Hands Off: The Art of Delegation
While CEOs are integral to setting strategy, establishing accountability, and owning the company’s narrative, there are areas where delegation isn’t just helpful but outright essential.
Delegating the right tasks allows CEOs to focus on high-level responsibilities, trusting skilled leaders to manage specific functions and initiatives.
Tasks such as operational execution, administrative oversight are often best left to other experts within the company. In fact, this is why the rest of the C-suite exists.
Pamela Joseph, CEO of Xplor Technologies, is a strong proponent of delegating with care and intent.
She stresses that a CEO should be selective about where they invest their time, delegating tactical tasks to their executive team to maintain a strategic focus. “The CEO’s job is to stay above the fray and think ahead,” Pamela explains.
Effective CEOs recognize when they are over-involved in areas that may be better served by a specialist, allowing them to devote energy to tasks that genuinely require their insight and guidance.

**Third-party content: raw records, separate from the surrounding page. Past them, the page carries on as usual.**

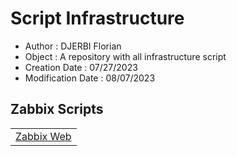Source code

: # Script Infrastructure

- Author : DJERBI Florian
- Object : A repository with all infrastructure script 
- Creation Date : 07/27/2023
- Modification Date : 08/07/2023


## Zabbix Scripts
<table>
    <tr>
        <td align="center"><a href="https://github.com/Florian-Dj/script-infra/tree/zabbix_web/zabbix_web">Zabbix Web</a></td>
    </tr>
</table>
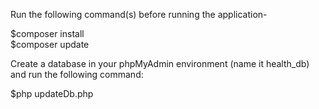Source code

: 
Run the following command(s) before running the application-

$composer install \
$composer update 


Create a database in your phpMyAdmin environment (name it health_db) and run the following command:

$php updateDb.php



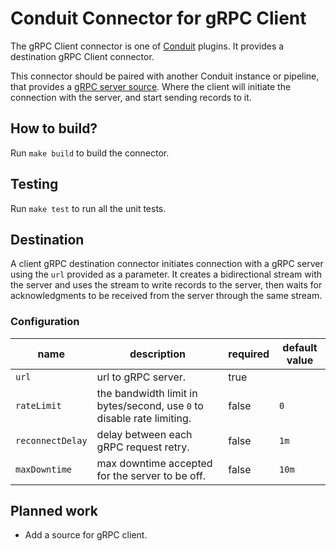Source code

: # Conduit Connector for gRPC Client
The gRPC Client connector is one of [Conduit](https://conduit.io) plugins. It provides a destination gRPC Client connector.

This connector should be paired with another Conduit instance or pipeline, that provides a 
[gRPC server source](https://github.com/conduitio-labs/conduit-connector-grpc-server). Where the client will initiate
the connection with the server, and start sending records to it.


## How to build?
Run `make build` to build the connector.

## Testing
Run `make test` to run all the unit tests.

## Destination
A client gRPC destination connector initiates connection with a gRPC server using the `url` provided as
a parameter. It creates a bidirectional stream with the server and uses the stream to write records to the
server, then waits for acknowledgments to be received from the server through the same stream.

### Configuration

| name             | description                                                            | required | default value |
|------------------|------------------------------------------------------------------------|----------|---------------|
| `url`            | url to gRPC server.                                                    | true     |               |
| `rateLimit`      | the bandwidth limit in bytes/second, use `0` to disable rate limiting. | false    | `0`           |
| `reconnectDelay` | delay between each gRPC request retry.                                 | false    | `1m`          |
| `maxDowntime`    | max downtime accepted for the server to be off.                        | false    | `10m`         |

## Planned work
- Add a source for gRPC client. 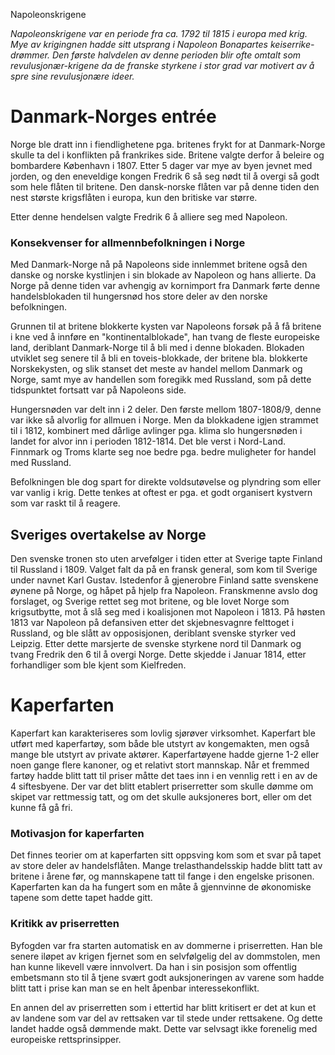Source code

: Napoleonskrigene

*Napoleonskrigene var en periode fra ca. 1792 til 1815 i europa med krig. Mye av krigingnen hadde sitt utsprang i Napoleon Bonapartes keiserrike-drømmer. Den første halvdelen av denne perioden blir ofte omtalt som revulusjonær-krigene da de franske styrkene i stor grad var motivert av å spre sine revulusjonære ideer.*

# Danmark-Norges entrée
Norge ble dratt inn i fiendlighetene pga. britenes frykt for at Danmark-Norge skulle ta del i konflikten på frankrikes side. Britene valgte derfor å beleire og bombardere København i 1807. Etter 5 dager var mye av byen jevnet med jorden, og den eneveldige kongen Fredrik 6 så seg nødt til å overgi så godt som hele flåten til britene. Den dansk-norske flåten var på denne tiden den nest største krigsflåten i europa, kun den britiske var større.

Etter denne hendelsen valgte Fredrik 6 å alliere seg med Napoleon.

### Konsekvenser for allmennbefolkningen i Norge
Med Danmark-Norge nå på Napoleons side innlemmet britene også den danske og norske kystlinjen i sin blokade av Napoleon og hans allierte. Da Norge på denne tiden var avhengig av kornimport fra Danmark førte denne handelsblokaden til hungersnød hos store deler av den norske befolkningen.

Grunnen til at britene blokkerte kysten var Napoleons forsøk på å få britene i kne ved å innføre en "kontinentalblokade", han tvang de fleste europeiske land, deriblant Danmark-Norge til å bli med i denne blokaden. Blokaden utviklet seg senere til å bli en toveis-blokkade, der britene bla. blokkerte Norskekysten, og slik stanset det meste av handel mellom Danmark og Norge, samt mye av handellen som foregikk med Russland, som på dette tidspunktet fortsatt var på Napoleons side.

Hungersnøden var delt inn i 2 deler. Den første mellom 1807-1808/9, denne var ikke så alvorlig for allmuen i Norge. Men da blokkadene igjen strammet til i 1812, kombinert med dårlige avlinger pga. klima slo hungersnøden i landet for alvor inn i perioden 1812-1814. Det ble verst i Nord-Land. Finnmark og Troms klarte seg noe bedre pga. bedre muligheter for handel med Russland.

Befolkningen ble dog spart for direkte voldsutøvelse og plyndring som eller var vanlig i krig. Dette tenkes at oftest er pga. et godt organisert kystvern som var raskt til å reagere.

## Sveriges overtakelse av Norge
Den svenske tronen sto uten arvefølger i tiden etter at Sverige tapte Finland til Russland i 1809. Valget falt da på en fransk general, som kom til Sverige under navnet Karl Gustav. Istedenfor å gjenerobre Finland satte svenskene øynene på Norge, og håpet på hjelp fra Napoleon. Franskmenne avslo dog forslaget, og Sverige rettet seg mot britene, og ble lovet Norge som krigsutbytte, mot å slå seg med i koalisjonen mot Napoleon i 1813. På høsten 1813 var Napoleon på defansiven etter det skjebnesvagnre felttoget i Russland, og ble slått av opposisjonen, deriblant svenske styrker ved Leipzig. Etter dette marsjerte de svenske styrkene nord til Danmark og tvang Fredrik den 6 til å overgi Norge. Dette skjedde i Januar 1814, etter forhandliger som ble kjent som Kielfreden.

# Kaperfarten
Kaperfart kan karakteriseres som lovlig sjørøver virksomhet. Kaperfart ble utført med kaperfartøy, som både ble utstyrt av kongemakten, men også mange ble utstyrt av private aktører. Kaperfartøyene hadde gjerne 1-2 eller noen gange flere kanoner, og et relativt stort mannskap. Når et fremmed fartøy hadde blitt tatt til priser måtte det taes inn i en vennlig rett i en av de 4 siftesbyene. Der var det blitt etablert priserretter som skulle dømme om skipet var rettmessig tatt, og om det skulle auksjoneres bort, eller om det kunne få gå fri.


### Motivasjon for kaperfarten
Det finnes teorier om at kaperfarten sitt oppsving kom som et svar på tapet av store deler av handelsflåten. Mange trelasthandelsskip hadde blitt tatt av britene i årene før, og mannskapene tatt til fange i den engelske prisonen. Kaperfarten kan da ha fungert som en måte å gjennvinne de økonomiske tapene som dette tapet hadde gitt.

### Kritikk av priserretten
Byfogden var fra starten automatisk en av dommerne i priserretten. Han ble senere iløpet av krigen fjernet som en selvfølgelig del av dommstolen, men han kunne likevell være innvolvert. Da han i sin posisjon som offentlig embetsmann sto til å tjene svært godt auksjoneringen av varene som hadde blitt tatt i prise kan man se en helt åpenbar interessekonflikt.

En annen del av priserretten som i ettertid har blitt kritisert er det at kun et av landene som var del av rettsaken var til stede under rettsakene. Og dette landet hadde også dømmende makt. Dette var selvsagt ikke forenelig med europeiske rettsprinsipper.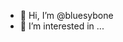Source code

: - 👋 Hi, I’m @bluesybone
- 👀 I’m interested in ...


<!---
bluesybone/bluesybone is a ✨ special ✨ repository because its `README.md` (this file) appears on your GitHub profile.
You can click the Preview link to take a look at your changes.
--->
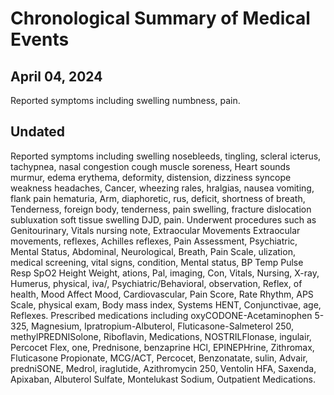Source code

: # Chronological Summary of Medical Events

## April 04, 2024
Reported symptoms including swelling numbness, pain.

## Undated
Reported symptoms including swelling nosebleeds, tingling, scleral icterus, tachypnea, nasal congestion cough muscle soreness, Heart sounds murmur, edema erythema, deformity, distension, dizziness syncope weakness headaches, Cancer, wheezing rales, hralgias, nausea vomiting, flank pain hematuria, Arm, diaphoretic, rus, deficit, shortness of breath, Tenderness, foreign body, tenderness, pain swelling, fracture dislocation subluxation soft tissue swelling DJD, pain. Underwent procedures such as Genitourinary, Vitals nursing note, Extraocular Movements Extraocular movements, reflexes, Achilles reflexes, Pain Assessment, Psychiatric, Mental Status, Abdominal, Neurological, Breath, Pain Scale, ulization, medical screening, vital signs, condition, Mental status, BP Temp Pulse Resp SpO2 Height Weight, ations, Pal, imaging, Con, Vitals, Nursing, X-ray, Humerus, physical, iva/, Psychiatric/Behavioral, observation, Reflex, of health, Mood Affect Mood, Cardiovascular, Pain Score, Rate Rhythm, APS Scale, physical exam, Body mass index, Systems HENT, Conjunctivae, age, Reflexes. Prescribed medications including oxyCODONE-Acetaminophen 5-325, Magnesium, Ipratropium-Albuterol, Fluticasone-Salmeterol 250, methylPREDNISolone, Riboflavin, Medications, NOSTRILFlonase, ingulair, Percocet Flex, one, Prednisone, benzaprine HCl, EPINEPHrine, Zithromax, Fluticasone Propionate, MCG/ACT, Percocet, Benzonatate, sulin, Advair, predniSONE, Medrol, iraglutide, Azithromycin 250, Ventolin HFA, Saxenda, Apixaban, Albuterol Sulfate, Montelukast Sodium, Outpatient Medications.

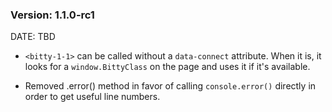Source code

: ### Version: 1.1.0-rc1

DATE: TBD

- `<bitty-1-1>` can be called
without a `data-connect` attribute. When it is, 
it looks for a `window.BittyClass` on the 
page and uses it if it's available. 

- Removed .error() method in favor of
calling `console.error()` directly in order
to get useful line numbers.
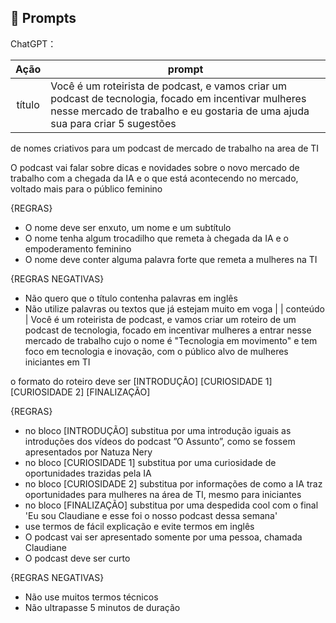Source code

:## 🧠 Prompts


ChatGPT：

|   Ação   | prompt                                                                                                                                                                                                                                                                         |
| :------: | ------------------------------------------------------------------------------------------------------------------------------------------------------------------------------------------------------------------------------------------------------------------------------ |
|  título  | Você é um roteirista de podcast, e vamos criar um podcast de tecnologia, focado em incentivar mulheres nesse mercado de trabalho e eu gostaria de uma ajuda sua para criar 5 sugestões
de nomes criativos para um podcast de mercado de trabalho na area de TI 

O podcast vai falar sobre dicas e novidades sobre o  novo mercado de trabalho com a chegada da IA e o que está acontecendo no mercado, voltado mais para o público feminino

{REGRAS}

- O nome deve ser enxuto, um nome e um subtítulo
- O nome tenha algum trocadilho que remeta à chegada da IA e o empoderamento feminino
- O nome deve conter alguma palavra forte que remeta a mulheres na TI

{REGRAS NEGATIVAS}

- Não quero que o título contenha palavras em inglês
- Não utilize palavras ou textos que já estejam muito em voga                                                        |
| conteúdo | Você é um roteirista de podcast, e vamos criar um  roteiro de um podcast de tecnologia, focado em incentivar mulheres a entrar nesse mercado de trabalho cujo o nome é "Tecnologia em movimento" e tem foco em tecnologia e inovação,  com o público alvo de mulheres iniciantes em TI

o formato do roteiro deve ser
[INTRODUÇÃO]
[CURIOSIDADE 1]
[CURIOSIDADE 2]
[FINALIZAÇÃO]

{REGRAS}

- no bloco [INTRODUÇÃO] substitua por uma introdução iguais as introduções dos vídeos do podcast ”O Assunto”, como se fossem apresentados por Natuza Nery
- no bloco [CURIOSIDADE 1] substitua por uma curiosidade de oportunidades trazidas pela IA
- no bloco [CURIOSIDADE 2] substitua por informações de como a IA traz oportunidades para mulheres na área de TI, mesmo para iniciantes
- no bloco [FINALIZAÇÃO] substitua por uma despedida cool com o final 'Eu sou Claudiane e esse foi o nosso podcast dessa semana'
- use termos de fácil explicação e evite termos em inglês
- O podcast vai ser apresentado somente por uma pessoa, chamada Claudiane
- O podcast deve ser curto

{REGRAS NEGATIVAS}

- Não use muitos termos técnicos
- Não ultrapasse 5 minutos de duração
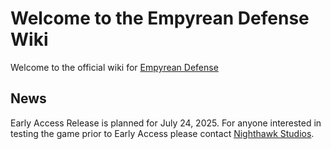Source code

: # Welcome to the Empyrean Defense Wiki

Welcome to the official wiki for <a href="https://store.steampowered.com/app/3575690/Empyrean_Defense/" target="_blank">Empyrean Defense</a>

## News

Early Access Release is planned for July 24, 2025. For anyone interested in testing the game prior to Early Access please contact <a href="https://nighthawk-studios.com/" target="_blank">Nighthawk Studios</a>. 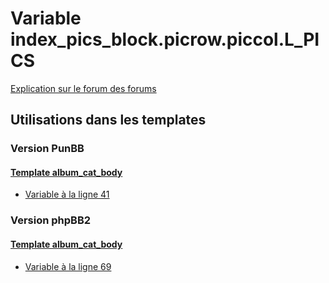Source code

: # Variable index_pics_block.picrow.piccol.L_PICS
[Explication sur le forum des forums](http://forum.forumactif.com/t294113-listing-des-variables#index_pics_block.picrow.piccol.L_PICS)

## Utilisations dans les templates

### Version PunBB

#### [Template album_cat_body](punbb/album_cat_body.md)
* [Variable à la ligne 41](../punbb/album_cat_body.tpl#L41)

### Version phpBB2

#### [Template album_cat_body](subsilver/album_cat_body.md)
* [Variable à la ligne 69](../subsilver/album_cat_body.tpl#L69)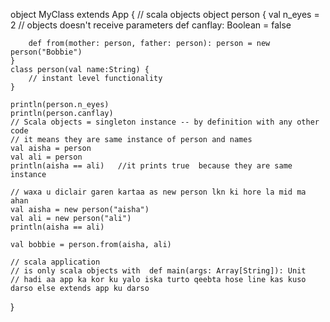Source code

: object MyClass extends App {
    // scala objects
    object person {
        val n_eyes = 2
        // objects doesn't receive parameters
        def canflay: Boolean = false
        
        def from(mother: person, father: person): person = new person("Bobbie")
    }
    class person(val name:String) {
        // instant level functionality
    }
    
    println(person.n_eyes)
    println(person.canflay)
    // Scala objects = singleton instance -- by definition with any other code
    // it means they are same instance of person and names
    val aisha = person
    val ali = person
    println(aisha == ali)   //it prints true  because they are same instance
    
    // waxa u diclair garen kartaa as new person lkn ki hore la mid ma ahan
    val aisha = new person("aisha")
    val ali = new person("ali")
    println(aisha == ali)
    
    val bobbie = person.from(aisha, ali)
    
    // scala application
    // is only scala objects with  def main(args: Array[String]): Unit
    // hadi aa app ka kor ku yalo iska turto qeebta hose line kas kuso darso else extends app ku darso
}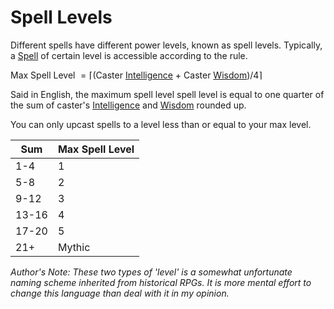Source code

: # Spell Levels

Different spells have different power levels, known as spell levels. Typically, a [Spell](Spells/Mythril%20Spells/Spell%20Index.md) of certain level is accessible according to the rule.

Max Spell Level $= \lceil($Caster [Intelligence](../Player%20Characters/Chosen%20Statistics/Intelligence.md) + Caster [Wisdom](../Player%20Characters/Chosen%20Statistics/Wisdom.md)$)/4\rceil$

Said in English, the maximum spell level spell level is equal to one quarter of the sum of caster's [Intelligence](../Player%20Characters/Chosen%20Statistics/Intelligence.md) and [Wisdom](../Player%20Characters/Chosen%20Statistics/Wisdom.md) rounded up.

You can only upcast spells to a level less than or equal to your max level.

| Sum   | Max Spell Level |
| ----- | --------------- |
| 1-4   | 1               |
| 5-8   | 2               |
| 9-12  | 3               |
| 13-16 | 4               |
| 17-20 | 5               |
| 21+   | Mythic          |

*Author's Note:*
*These two types of 'level' is a somewhat unfortunate naming scheme inherited from historical RPGs. It is more mental effort to change this language than deal with it in my opinion.*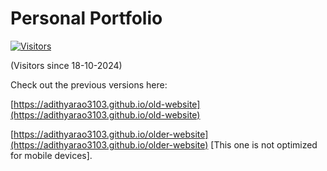 # Personal Portfolio

[![Visitors](https://visitor-counter-adithyarao3103.vercel.app/show?name=website)](https://visitor-counter-adithyarao3103.vercel.app)

(Visitors since 18-10-2024)

Check out the previous versions here:

[https://adithyarao3103.github.io/old-website](https://adithyarao3103.github.io/old-website)

[https://adithyarao3103.github.io/older-website](https://adithyarao3103.github.io/older-website) [This one is not optimized for mobile devices].
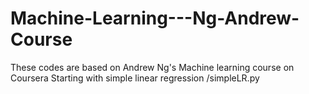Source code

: # Machine-Learning---Ng-Andrew-Course
These codes are based on Andrew Ng's Machine learning course on Coursera 
Starting with simple linear regression /simpleLR.py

“For me the discussion over founder mode or manager mode is less relevant than the discussion about empowering the rest of the organization,” Pamela continues, explaining how the CEO is only a part of the puzzle and that the task of running a company is not something any one person carries on their own. Sukhinder Singh Cassidy from Xero shares similar sentiments, knowing that “much of my work is about empowering the top 5% of my organization. If I’m doing the work for them, I’m not leading; I’m micromanaging,” she cautions.
While the conversation about founder mode and manager mode doesn’t have a clear answer, one thing is crystal clear: the most impactful leaders are those who strike a balance between owning their vision and building frameworks that allow others to execute that vision independently.
Knowing what a CEO needs to keep close, and when to step away, is essential to effective leadership whichever way we package the deal.